DATA LISTING: Begin

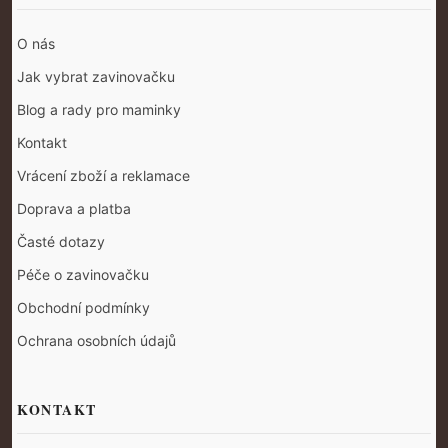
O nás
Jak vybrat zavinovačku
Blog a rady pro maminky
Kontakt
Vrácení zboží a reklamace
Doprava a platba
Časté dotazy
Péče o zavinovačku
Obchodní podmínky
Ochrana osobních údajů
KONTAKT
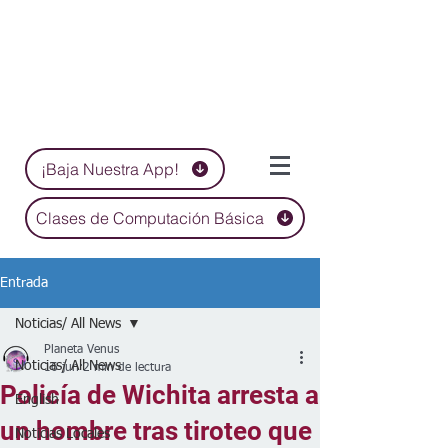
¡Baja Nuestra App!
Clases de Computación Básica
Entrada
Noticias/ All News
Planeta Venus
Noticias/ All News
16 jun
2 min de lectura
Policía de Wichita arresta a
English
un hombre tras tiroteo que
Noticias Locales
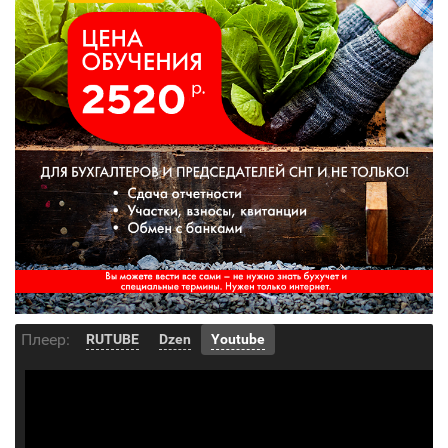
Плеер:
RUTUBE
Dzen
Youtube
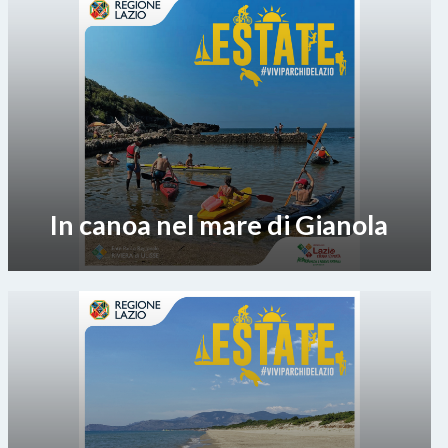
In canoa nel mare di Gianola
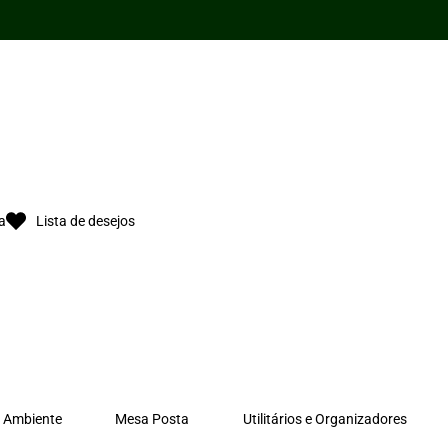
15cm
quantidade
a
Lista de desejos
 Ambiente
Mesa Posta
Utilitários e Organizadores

DATA LISTING: End
DATA LISTING: Begin

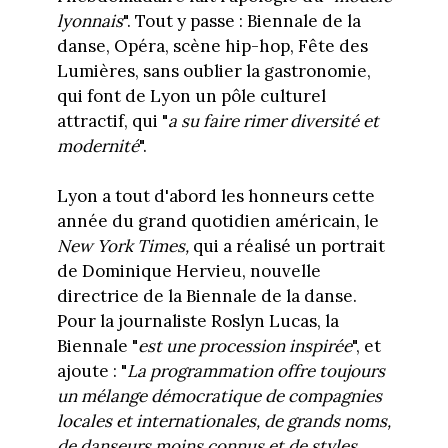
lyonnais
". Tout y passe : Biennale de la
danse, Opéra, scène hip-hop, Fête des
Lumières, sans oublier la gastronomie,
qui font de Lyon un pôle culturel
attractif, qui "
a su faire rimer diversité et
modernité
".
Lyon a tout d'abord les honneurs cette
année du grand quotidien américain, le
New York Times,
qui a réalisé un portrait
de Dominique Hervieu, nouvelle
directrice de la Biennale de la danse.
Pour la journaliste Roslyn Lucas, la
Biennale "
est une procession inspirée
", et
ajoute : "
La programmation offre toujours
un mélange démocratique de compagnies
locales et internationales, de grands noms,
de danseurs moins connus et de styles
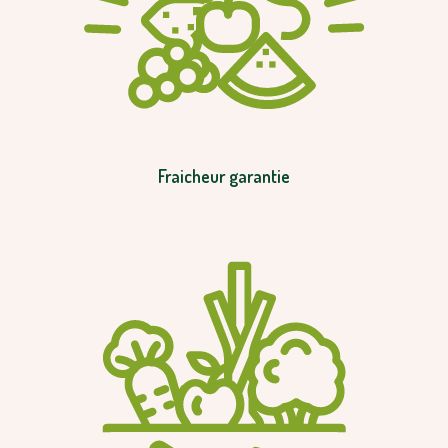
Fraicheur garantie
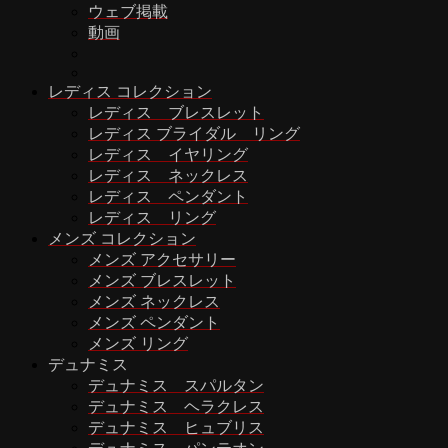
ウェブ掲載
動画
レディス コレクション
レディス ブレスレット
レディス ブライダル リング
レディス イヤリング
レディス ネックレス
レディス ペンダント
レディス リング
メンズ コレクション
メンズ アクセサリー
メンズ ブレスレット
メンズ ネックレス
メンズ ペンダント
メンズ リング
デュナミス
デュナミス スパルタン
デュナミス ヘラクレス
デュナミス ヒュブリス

DATA LISTING: End
DATA LISTING: Begin

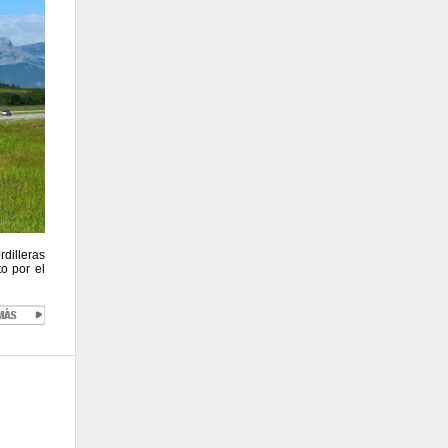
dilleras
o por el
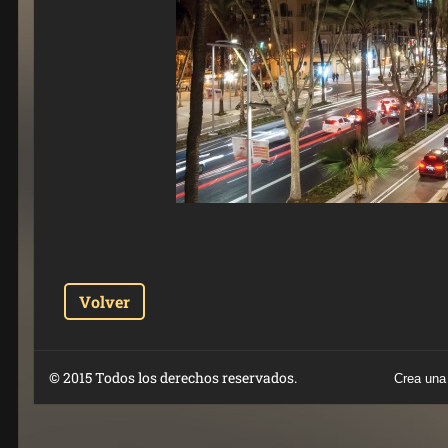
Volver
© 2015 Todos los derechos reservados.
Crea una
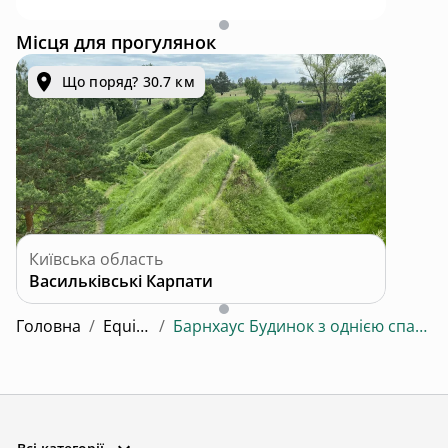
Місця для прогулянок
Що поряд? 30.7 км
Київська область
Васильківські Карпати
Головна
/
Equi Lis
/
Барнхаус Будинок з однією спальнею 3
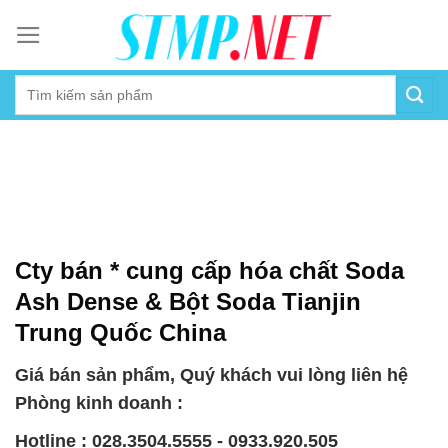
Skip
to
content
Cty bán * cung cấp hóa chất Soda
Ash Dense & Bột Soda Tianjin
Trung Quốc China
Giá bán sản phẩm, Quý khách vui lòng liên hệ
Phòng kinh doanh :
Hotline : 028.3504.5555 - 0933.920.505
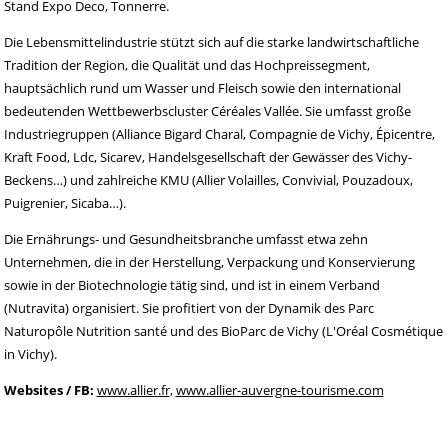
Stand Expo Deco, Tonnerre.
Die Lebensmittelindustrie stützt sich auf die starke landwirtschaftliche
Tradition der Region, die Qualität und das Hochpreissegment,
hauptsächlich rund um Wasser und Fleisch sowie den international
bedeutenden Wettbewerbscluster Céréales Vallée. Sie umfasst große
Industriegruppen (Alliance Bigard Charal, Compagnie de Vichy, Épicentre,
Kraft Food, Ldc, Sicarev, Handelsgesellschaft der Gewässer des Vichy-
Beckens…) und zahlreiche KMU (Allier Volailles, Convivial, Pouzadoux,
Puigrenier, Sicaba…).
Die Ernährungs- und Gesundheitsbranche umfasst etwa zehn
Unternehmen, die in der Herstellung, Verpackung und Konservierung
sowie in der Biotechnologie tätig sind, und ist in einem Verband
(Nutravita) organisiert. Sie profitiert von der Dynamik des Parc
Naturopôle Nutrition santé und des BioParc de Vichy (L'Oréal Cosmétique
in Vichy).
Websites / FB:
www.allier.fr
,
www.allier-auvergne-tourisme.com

DATA LISTING: End

§ **WHAT THE EXERCISE ASKS**: Look at each line above and note whether it holds the word "Biennale". Report how many do, as the number only.

§ **FINISHED TASK**: 3